Google Cloud Professional Machine Learning Engineer — Question 230
You work for a retail company that is using a regression model built with BigQuery ML to predict product sales. This model is being used to serve online predictions. Recently you developed a new version of the model that uses a different architecture (custom model). Initial analysis revealed that both models are performing as expected. You want to deploy the new version of the model to production and monitor the performance over the next two months. You need to minimize the impact to the existing and future model users. How should you deploy the model?
Answer options
- A. Import the new model to the same Vertex AI Model Registry as a different version of the existing model. Deploy the new model to the same Vertex AI endpoint as the existing model, and use traffic splitting to route 95% of production traffic to the BigQuery ML model and 5% of production traffic to the new model.
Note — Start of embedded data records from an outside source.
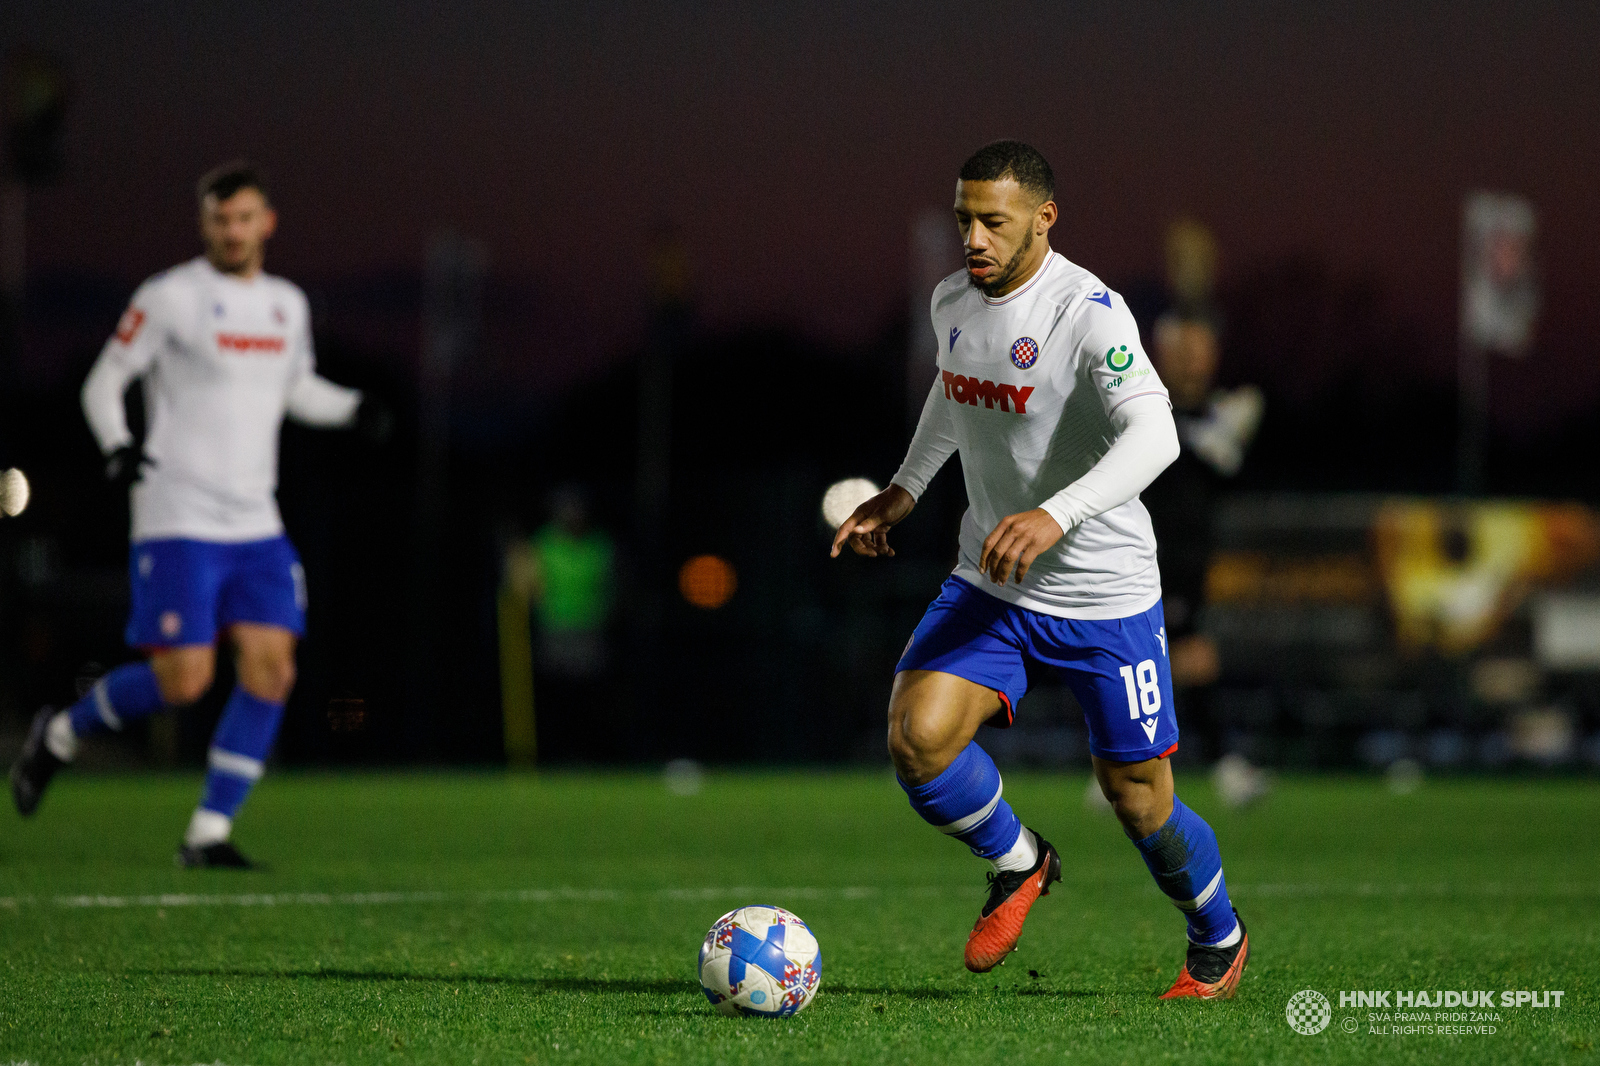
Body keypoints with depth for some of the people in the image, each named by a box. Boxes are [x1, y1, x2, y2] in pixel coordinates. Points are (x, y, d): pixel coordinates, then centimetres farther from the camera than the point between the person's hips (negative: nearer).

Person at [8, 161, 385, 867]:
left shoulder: (287, 305, 13)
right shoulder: (168, 298, -5)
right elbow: (103, 382, -2)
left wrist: (353, 409, 9)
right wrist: (116, 446, -20)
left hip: (255, 524, 6)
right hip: (178, 520, -6)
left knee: (271, 669, -8)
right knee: (183, 680, -12)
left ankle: (209, 833, -1)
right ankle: (60, 735, 15)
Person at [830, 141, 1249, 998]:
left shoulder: (1089, 312, -22)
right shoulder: (953, 300, 1)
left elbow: (1153, 436, -36)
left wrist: (1058, 515, -49)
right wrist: (906, 487, 18)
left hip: (1104, 600, -5)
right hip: (987, 586, 5)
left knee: (1138, 799, 4)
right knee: (917, 738, -18)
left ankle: (1218, 940, 35)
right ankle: (1017, 865, 11)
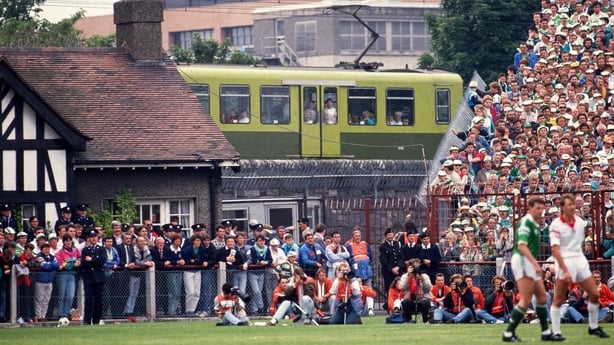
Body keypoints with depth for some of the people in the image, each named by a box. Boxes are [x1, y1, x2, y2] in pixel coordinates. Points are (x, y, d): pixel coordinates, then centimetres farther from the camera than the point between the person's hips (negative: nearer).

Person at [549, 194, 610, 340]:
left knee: (594, 294, 5)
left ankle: (593, 327, 20)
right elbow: (555, 250, -16)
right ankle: (555, 332, 3)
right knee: (559, 299, -4)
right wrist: (565, 270, -22)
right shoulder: (556, 225, -11)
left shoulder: (580, 222, 7)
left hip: (580, 260, 6)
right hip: (565, 262, -6)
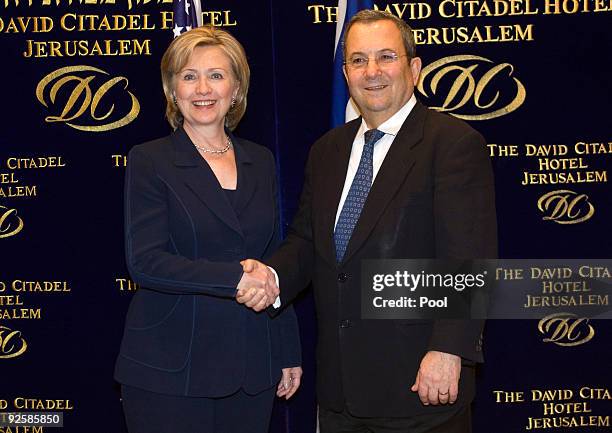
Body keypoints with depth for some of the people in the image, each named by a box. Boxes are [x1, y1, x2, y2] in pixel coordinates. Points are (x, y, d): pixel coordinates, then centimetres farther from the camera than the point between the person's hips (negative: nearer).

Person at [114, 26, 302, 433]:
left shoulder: (260, 161, 9)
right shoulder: (149, 161, -4)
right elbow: (145, 261, -14)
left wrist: (289, 353, 11)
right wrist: (235, 277, -21)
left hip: (252, 364, 4)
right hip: (169, 368, -4)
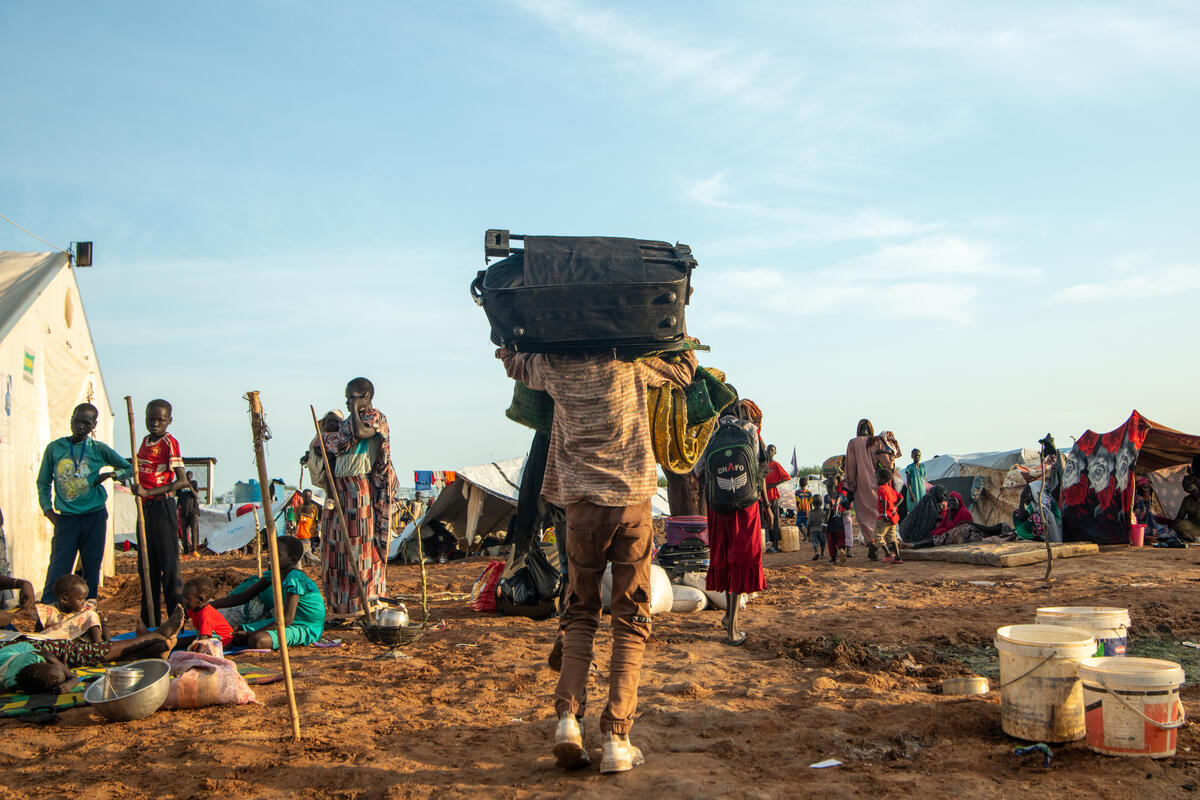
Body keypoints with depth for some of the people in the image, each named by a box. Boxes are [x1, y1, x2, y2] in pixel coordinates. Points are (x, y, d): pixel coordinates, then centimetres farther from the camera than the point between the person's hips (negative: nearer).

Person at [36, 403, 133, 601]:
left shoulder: (99, 449, 3)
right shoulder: (54, 448, 5)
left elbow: (129, 469, 13)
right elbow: (43, 483, 13)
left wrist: (110, 474, -4)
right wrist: (48, 510, 3)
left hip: (94, 517, 0)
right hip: (66, 518, 0)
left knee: (91, 572, 5)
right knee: (56, 572, -8)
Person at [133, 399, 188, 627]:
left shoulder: (169, 442, -10)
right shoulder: (146, 441, 14)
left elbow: (182, 481, -18)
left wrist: (149, 492, -23)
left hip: (162, 507, -8)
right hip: (145, 508, 8)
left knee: (169, 565, -7)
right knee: (147, 564, 11)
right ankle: (150, 623, 19)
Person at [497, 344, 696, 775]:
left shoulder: (553, 366, 4)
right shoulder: (630, 361, 0)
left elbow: (514, 362, 26)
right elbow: (683, 371, 17)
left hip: (583, 503, 2)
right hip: (632, 500, -1)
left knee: (579, 614, 15)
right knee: (630, 622, 4)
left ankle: (568, 715, -3)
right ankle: (617, 738, -1)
- B. Import the new model to the same Vertex AI Model Registry as the existing model. Deploy the models to one Vertex AI endpoint. Route 95% of production traffic to the BigQuery ML model and 5% of production traffic to the new model.
- C. Import the new model to the same Vertex AI Model Registry as the existing model. Deploy each model to a separate Vertex AI endpoint.
- D. Deploy the new model to a separate Vertex AI endpoint. Create a Cloud Run service that routes the prediction requests to the corresponding endpoints based on the input feature values.
Correct answer: A
Explanation
The correct answer is A because it allows for gradual testing of the new model with minimal disruption to users by splitting traffic. This approach ensures that the existing model continues to serve the majority of requests while still allowing for the new model to be evaluated in a controlled manner. Options B and C do not adequately utilize traffic splitting, and option D introduces unnecessary complexity with a separate service.